Joe also told us about how Star One’s credit cards generally compare with other institutions’ credit cards.
“Star One has highly competitive rates and no annual or transactional fees, which include no cash advance fee, balance transfer fee, or foreign transaction fees,” he said, while adding that people should compare several cards from multiple card issuers side-by-side to see the differences in rates, fees, and benefits so they find a card that best fits their needs.
Among Star One’s versatile credit card offerings are the Visa Signature Rewards card, which boasts a low interest rate and earns 1.5 points on every dollar spent for those with excellent credit; the Visa Platinum Rewards card, which earns one point per dollar spent and includes other perks, like no annual fees, balance-transfer fees, or foreign-transactions fees; and the Visa Platinum Best Rate card, which doesn’t include a rewards program, but has the lowest interest rate of the three Star One offerings.
Education is Crucial to Star One’s Complete Commitment to Financial Services
Star One offers about eight or nine workshop topics per year, and 14 to 15 workshop sessions. Each year, it adds a new, timely subject, which in 2017 was Cyber Security Awareness.
According to the website, the workshop was intended to “raise member awareness about the importance of cyber security while performing various activities on the internet.” Topics covered in the workshop included recent cyber fraud trends and events, as well as the best tools, resources, and security practices for staying safe online.

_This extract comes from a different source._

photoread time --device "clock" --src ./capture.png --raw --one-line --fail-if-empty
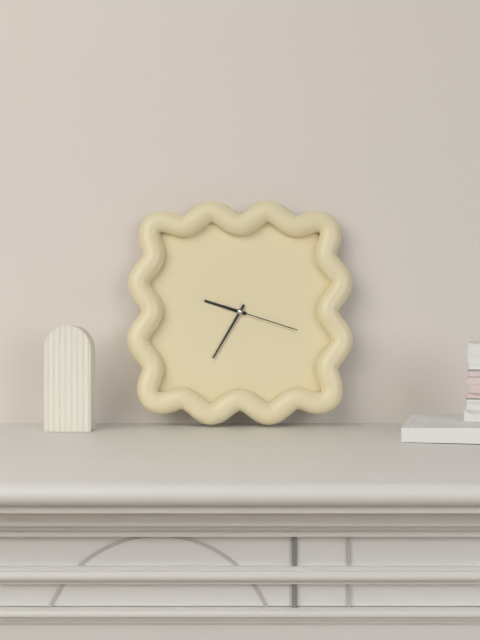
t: 9:35:18
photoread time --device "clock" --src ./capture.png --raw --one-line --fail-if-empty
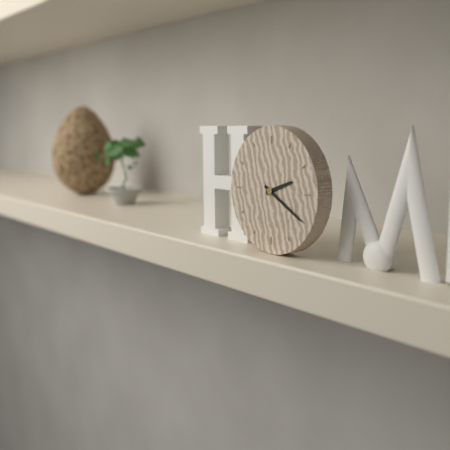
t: 2:20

Other workshop topics include Online Banking and Planning for Retirement, which deals with topics like how to use investments to reach long-term goals, how inflation and taxes impact retirement dollars, and how to use IRAs.
Through these educational resources, coaching services, and workshops, Star One is doing its part to ensure its members learn how to use credit wisely, and avoid the hard lessons I had to learn. After all, credit cards, when used responsibly, can do wonders for your credit score, which can earn you prime rates on big purchases, like homes and cars, and save you a lot of money over the life of those loans.